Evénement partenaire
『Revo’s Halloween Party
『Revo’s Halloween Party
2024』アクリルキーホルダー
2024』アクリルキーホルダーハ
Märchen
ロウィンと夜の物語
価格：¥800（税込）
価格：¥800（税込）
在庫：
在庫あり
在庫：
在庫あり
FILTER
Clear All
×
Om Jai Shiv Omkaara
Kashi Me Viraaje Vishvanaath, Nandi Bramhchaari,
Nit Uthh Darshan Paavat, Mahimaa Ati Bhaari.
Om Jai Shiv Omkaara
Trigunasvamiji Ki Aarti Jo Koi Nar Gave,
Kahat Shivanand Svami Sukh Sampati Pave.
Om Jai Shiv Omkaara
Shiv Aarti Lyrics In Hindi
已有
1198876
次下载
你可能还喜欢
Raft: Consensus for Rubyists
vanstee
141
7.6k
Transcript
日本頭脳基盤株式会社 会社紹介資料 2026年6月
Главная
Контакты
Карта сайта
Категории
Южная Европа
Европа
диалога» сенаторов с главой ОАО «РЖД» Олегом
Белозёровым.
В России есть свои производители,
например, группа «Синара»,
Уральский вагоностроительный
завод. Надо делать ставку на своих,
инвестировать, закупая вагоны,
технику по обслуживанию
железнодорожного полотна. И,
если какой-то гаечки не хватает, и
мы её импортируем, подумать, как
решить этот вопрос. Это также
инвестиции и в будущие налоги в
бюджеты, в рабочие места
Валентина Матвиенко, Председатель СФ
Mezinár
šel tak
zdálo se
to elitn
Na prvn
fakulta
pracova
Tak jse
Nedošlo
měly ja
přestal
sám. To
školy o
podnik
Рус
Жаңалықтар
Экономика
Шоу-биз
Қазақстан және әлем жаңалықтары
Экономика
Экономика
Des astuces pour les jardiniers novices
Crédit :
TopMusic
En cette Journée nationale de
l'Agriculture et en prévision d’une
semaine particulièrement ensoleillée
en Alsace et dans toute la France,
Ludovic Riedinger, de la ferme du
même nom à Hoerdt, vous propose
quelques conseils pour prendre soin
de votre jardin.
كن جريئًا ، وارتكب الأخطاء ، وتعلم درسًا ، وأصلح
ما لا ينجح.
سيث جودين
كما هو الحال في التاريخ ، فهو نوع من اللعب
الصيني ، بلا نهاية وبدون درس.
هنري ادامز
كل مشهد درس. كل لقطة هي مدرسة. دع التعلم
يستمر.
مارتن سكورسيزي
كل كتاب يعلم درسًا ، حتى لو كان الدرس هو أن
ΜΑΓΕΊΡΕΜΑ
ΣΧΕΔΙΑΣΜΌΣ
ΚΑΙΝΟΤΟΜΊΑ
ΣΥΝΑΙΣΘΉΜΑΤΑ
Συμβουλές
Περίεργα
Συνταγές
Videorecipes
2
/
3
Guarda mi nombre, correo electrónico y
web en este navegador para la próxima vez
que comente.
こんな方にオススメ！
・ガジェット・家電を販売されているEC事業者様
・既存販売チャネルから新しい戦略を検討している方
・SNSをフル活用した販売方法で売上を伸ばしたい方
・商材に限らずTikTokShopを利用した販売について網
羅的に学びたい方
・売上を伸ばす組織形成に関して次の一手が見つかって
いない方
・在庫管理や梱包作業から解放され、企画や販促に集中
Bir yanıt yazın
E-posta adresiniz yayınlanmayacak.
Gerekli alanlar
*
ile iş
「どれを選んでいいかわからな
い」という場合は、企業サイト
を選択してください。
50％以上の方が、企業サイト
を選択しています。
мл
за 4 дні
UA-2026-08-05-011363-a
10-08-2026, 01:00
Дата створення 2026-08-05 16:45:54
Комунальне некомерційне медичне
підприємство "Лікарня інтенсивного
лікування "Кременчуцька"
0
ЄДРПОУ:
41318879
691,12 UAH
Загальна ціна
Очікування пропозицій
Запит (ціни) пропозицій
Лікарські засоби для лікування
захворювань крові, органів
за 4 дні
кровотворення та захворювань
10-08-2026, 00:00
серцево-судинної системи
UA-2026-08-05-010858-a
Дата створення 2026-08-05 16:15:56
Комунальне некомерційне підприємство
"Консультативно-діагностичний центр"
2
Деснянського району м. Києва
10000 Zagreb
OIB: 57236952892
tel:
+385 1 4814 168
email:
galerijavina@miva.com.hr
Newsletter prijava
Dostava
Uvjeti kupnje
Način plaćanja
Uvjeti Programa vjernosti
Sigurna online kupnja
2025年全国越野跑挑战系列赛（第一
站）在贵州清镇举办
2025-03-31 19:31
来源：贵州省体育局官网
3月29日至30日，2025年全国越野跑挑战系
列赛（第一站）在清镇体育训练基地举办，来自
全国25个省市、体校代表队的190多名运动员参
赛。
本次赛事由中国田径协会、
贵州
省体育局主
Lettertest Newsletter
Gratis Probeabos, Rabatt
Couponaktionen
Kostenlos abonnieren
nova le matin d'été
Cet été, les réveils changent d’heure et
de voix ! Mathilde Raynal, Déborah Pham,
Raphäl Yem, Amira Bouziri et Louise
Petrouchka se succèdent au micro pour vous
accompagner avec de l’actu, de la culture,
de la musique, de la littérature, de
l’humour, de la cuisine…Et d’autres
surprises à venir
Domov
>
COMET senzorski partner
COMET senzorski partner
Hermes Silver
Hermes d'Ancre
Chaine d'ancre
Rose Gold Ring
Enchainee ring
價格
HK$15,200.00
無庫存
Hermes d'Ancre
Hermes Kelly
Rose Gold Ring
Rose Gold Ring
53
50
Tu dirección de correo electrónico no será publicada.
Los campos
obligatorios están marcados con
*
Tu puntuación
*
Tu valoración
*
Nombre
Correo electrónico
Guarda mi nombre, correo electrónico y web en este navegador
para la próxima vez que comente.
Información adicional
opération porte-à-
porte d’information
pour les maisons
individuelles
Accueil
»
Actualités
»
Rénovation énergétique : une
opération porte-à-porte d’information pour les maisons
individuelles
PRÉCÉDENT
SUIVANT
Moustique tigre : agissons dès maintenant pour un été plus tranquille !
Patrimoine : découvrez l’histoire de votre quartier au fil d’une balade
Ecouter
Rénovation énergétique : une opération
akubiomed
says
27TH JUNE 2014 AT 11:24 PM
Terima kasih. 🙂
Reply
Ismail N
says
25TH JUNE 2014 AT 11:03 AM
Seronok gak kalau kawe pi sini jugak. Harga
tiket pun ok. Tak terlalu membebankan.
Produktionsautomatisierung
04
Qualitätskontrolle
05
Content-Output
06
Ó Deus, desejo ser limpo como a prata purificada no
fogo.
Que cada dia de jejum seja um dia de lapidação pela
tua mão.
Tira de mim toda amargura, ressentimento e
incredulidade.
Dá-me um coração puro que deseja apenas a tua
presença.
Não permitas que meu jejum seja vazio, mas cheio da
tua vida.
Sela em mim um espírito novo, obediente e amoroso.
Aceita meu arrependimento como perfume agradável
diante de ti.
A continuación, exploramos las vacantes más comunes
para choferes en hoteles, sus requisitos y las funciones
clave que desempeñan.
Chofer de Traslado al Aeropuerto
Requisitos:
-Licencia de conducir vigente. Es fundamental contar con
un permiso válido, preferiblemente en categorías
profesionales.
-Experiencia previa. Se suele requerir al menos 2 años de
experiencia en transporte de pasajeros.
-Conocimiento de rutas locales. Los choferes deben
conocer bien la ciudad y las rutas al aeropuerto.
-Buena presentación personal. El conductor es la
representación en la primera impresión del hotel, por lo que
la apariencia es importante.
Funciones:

#####

What to do:
Please retype the data from its first line up to and including the line with "Bir yanıt yazın", reproducing each line without any change.

Answer to the exercise:
Evénement partenaire
『Revo’s Halloween Party
『Revo’s Halloween Party
2024』アクリルキーホルダー
2024』アクリルキーホルダーハ
Märchen
ロウィンと夜の物語
価格：¥800（税込）
価格：¥800（税込）
在庫：
在庫あり
在庫：
在庫あり
FILTER
Clear All
×
Om Jai Shiv Omkaara
Kashi Me Viraaje Vishvanaath, Nandi Bramhchaari,
Nit Uthh Darshan Paavat, Mahimaa Ati Bhaari.
Om Jai Shiv Omkaara
Trigunasvamiji Ki Aarti Jo Koi Nar Gave,
Kahat Shivanand Svami Sukh Sampati Pave.
Om Jai Shiv Omkaara
Shiv Aarti Lyrics In Hindi
已有
1198876
次下载
你可能还喜欢
Raft: Consensus for Rubyists
vanstee
141
7.6k
Transcript
日本頭脳基盤株式会社 会社紹介資料 2026年6月
Главная
Контакты
Карта сайта
Категории
Южная Европа
Европа
диалога» сенаторов с главой ОАО «РЖД» Олегом
Белозёровым.
В России есть свои производители,
например, группа «Синара»,
Уральский вагоностроительный
завод. Надо делать ставку на своих,
инвестировать, закупая вагоны,
технику по обслуживанию
железнодорожного полотна. И,
если какой-то гаечки не хватает, и
мы её импортируем, подумать, как
решить этот вопрос. Это также
инвестиции и в будущие налоги в
бюджеты, в рабочие места
Валентина Матвиенко, Председатель СФ
Mezinár
šel tak
zdálo se
to elitn
Na prvn
fakulta
pracova
Tak jse
Nedošlo
měly ja
přestal
sám. To
školy o
podnik
Рус
Жаңалықтар
Экономика
Шоу-биз
Қазақстан және әлем жаңалықтары
Экономика
Экономика
Des astuces pour les jardiniers novices
Crédit :
TopMusic
En cette Journée nationale de
l'Agriculture et en prévision d’une
semaine particulièrement ensoleillée
en Alsace et dans toute la France,
Ludovic Riedinger, de la ferme du
même nom à Hoerdt, vous propose
quelques conseils pour prendre soin
de votre jardin.
كن جريئًا ، وارتكب الأخطاء ، وتعلم درسًا ، وأصلح
ما لا ينجح.
سيث جودين
كما هو الحال في التاريخ ، فهو نوع من اللعب
الصيني ، بلا نهاية وبدون درس.
هنري ادامز
كل مشهد درس. كل لقطة هي مدرسة. دع التعلم
يستمر.
مارتن سكورسيزي
كل كتاب يعلم درسًا ، حتى لو كان الدرس هو أن
ΜΑΓΕΊΡΕΜΑ
ΣΧΕΔΙΑΣΜΌΣ
ΚΑΙΝΟΤΟΜΊΑ
ΣΥΝΑΙΣΘΉΜΑΤΑ
Συμβουλές
Περίεργα
Συνταγές
Videorecipes
2
/
3
Guarda mi nombre, correo electrónico y
web en este navegador para la próxima vez
que comente.
こんな方にオススメ！
・ガジェット・家電を販売されているEC事業者様
・既存販売チャネルから新しい戦略を検討している方
・SNSをフル活用した販売方法で売上を伸ばしたい方
・商材に限らずTikTokShopを利用した販売について網
羅的に学びたい方
・売上を伸ばす組織形成に関して次の一手が見つかって
いない方
・在庫管理や梱包作業から解放され、企画や販促に集中
Bir yanıt yazın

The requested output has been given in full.